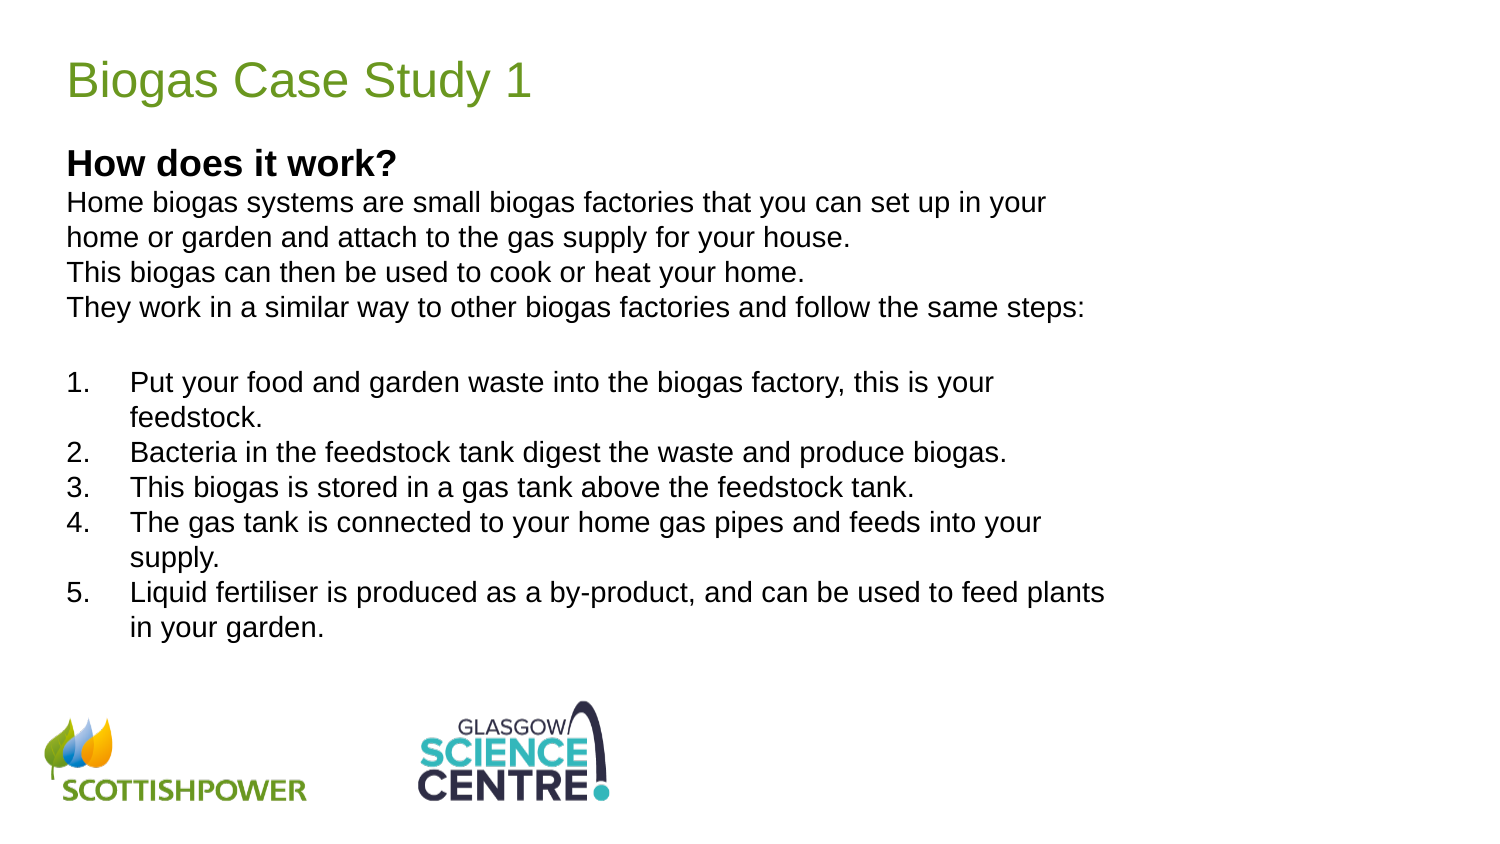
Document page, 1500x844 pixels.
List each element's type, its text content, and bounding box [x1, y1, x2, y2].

picture [0, 617, 751, 844]
text_box Biogas Case Study 1 [51, 40, 913, 115]
text_box How does it work? Home biogas systems are small biogas factories that you can set up in your home or garden and attach to the gas supply for your house. This biogas can then be used to cook or heat your home. They work in a similar way to other biogas factories and follow the same steps: Put your food and garden waste into the biogas factory, this is your feedstock. Bacteria in the feedstock tank digest the waste and produce biogas. This biogas is stored in a gas tank above the feedstock tank. The gas tank is connected to your home gas pipes and feeds into your supply. Liquid fertiliser is produced as a by-product, and can be used to feed plants in your garden. [51, 131, 1136, 651]
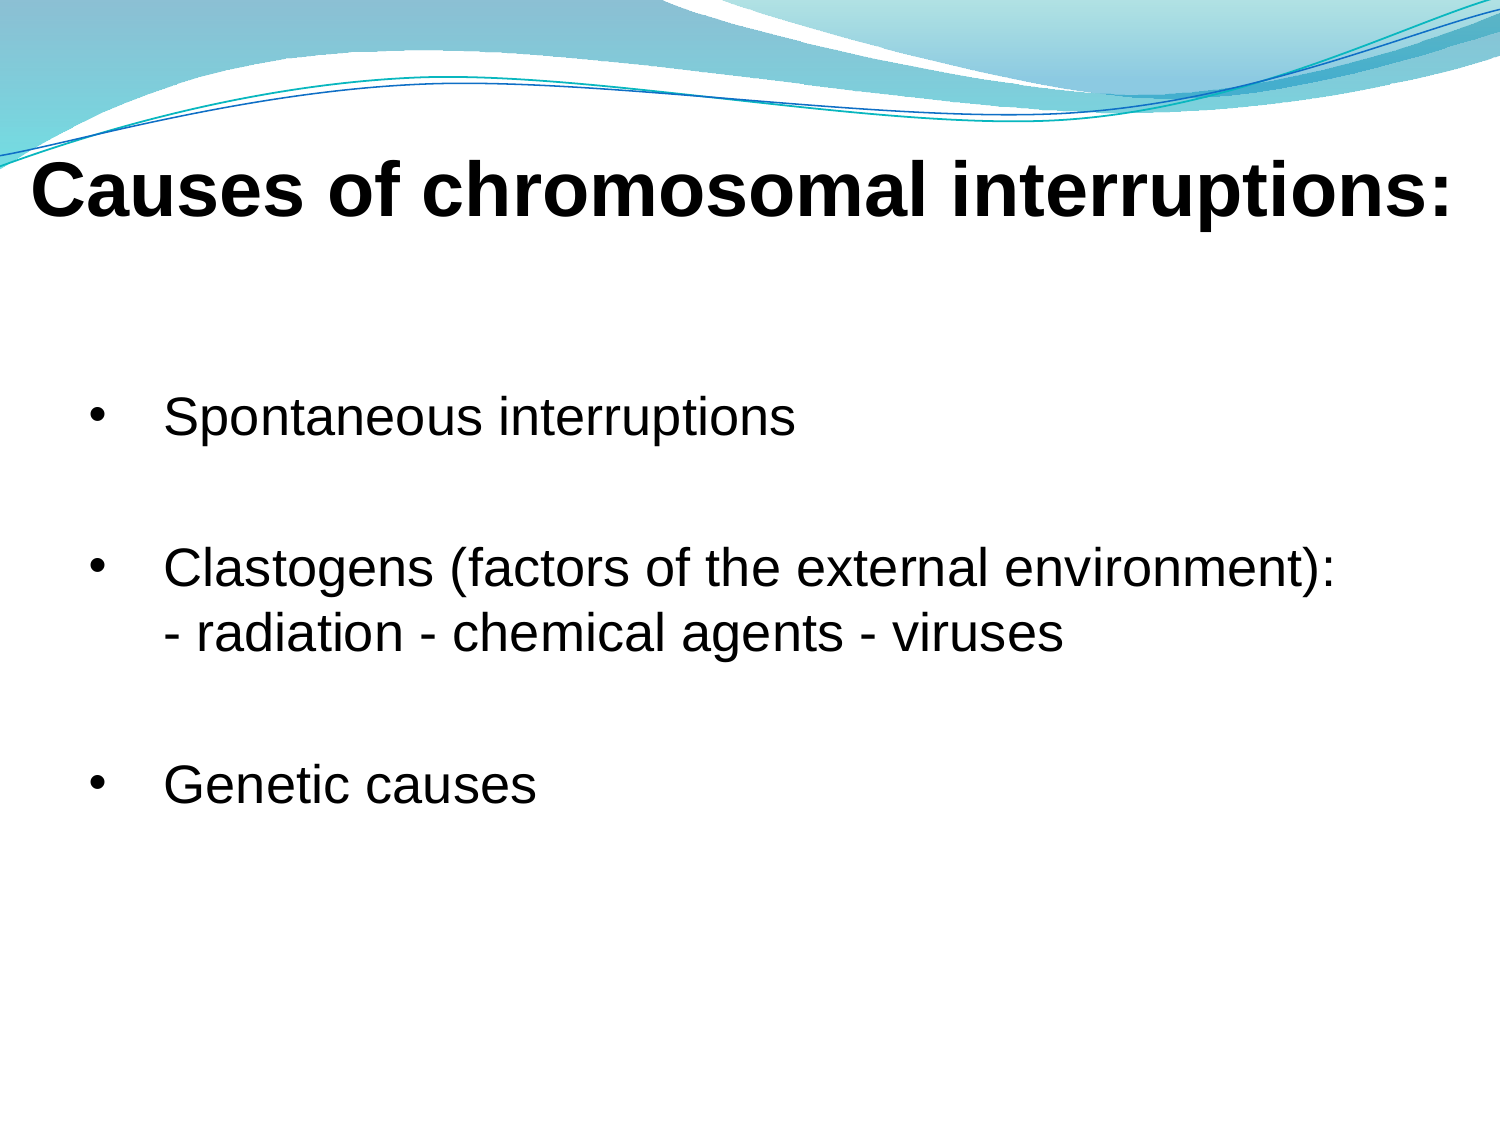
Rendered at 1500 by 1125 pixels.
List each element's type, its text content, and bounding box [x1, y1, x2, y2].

subtitle Spontaneous interruptions Clastogens (factors of the external environment): - radiation - chemical agents - viruses Genetic causes [88, 373, 1377, 832]
title Causes of chromosomal interruptions: [29, 113, 1459, 232]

- Your task
The material above is to be output exactly, with each picture left out.

- Solution to this problem
Document page, 1500x844 pixels.
List each element's type, its text content, and bounding box [x1, y1, x2, y2].

picture [0, 617, 751, 844]
text_box Biogas Case Study 1 [51, 40, 913, 115]
text_box How does it work? Home biogas systems are small biogas factories that you can set up in your home or garden and attach to the gas supply for your house. This biogas can then be used to cook or heat your home. They work in a similar way to other biogas factories and follow the same steps: Put your food and garden waste into the biogas factory, this is your feedstock. Bacteria in the feedstock tank digest the waste and produce biogas. This biogas is stored in a gas tank above the feedstock tank. The gas tank is connected to your home gas pipes and feeds into your supply. Liquid fertiliser is produced as a by-product, and can be used to feed plants in your garden. [51, 131, 1136, 651]
Rendered at 1500 by 1125 pixels.
List each element's type, its text content, and bounding box [x1, y1, x2, y2].

subtitle Spontaneous interruptions Clastogens (factors of the external environment): - radiation - chemical agents - viruses Genetic causes [88, 373, 1377, 832]
title Causes of chromosomal interruptions: [29, 113, 1459, 232]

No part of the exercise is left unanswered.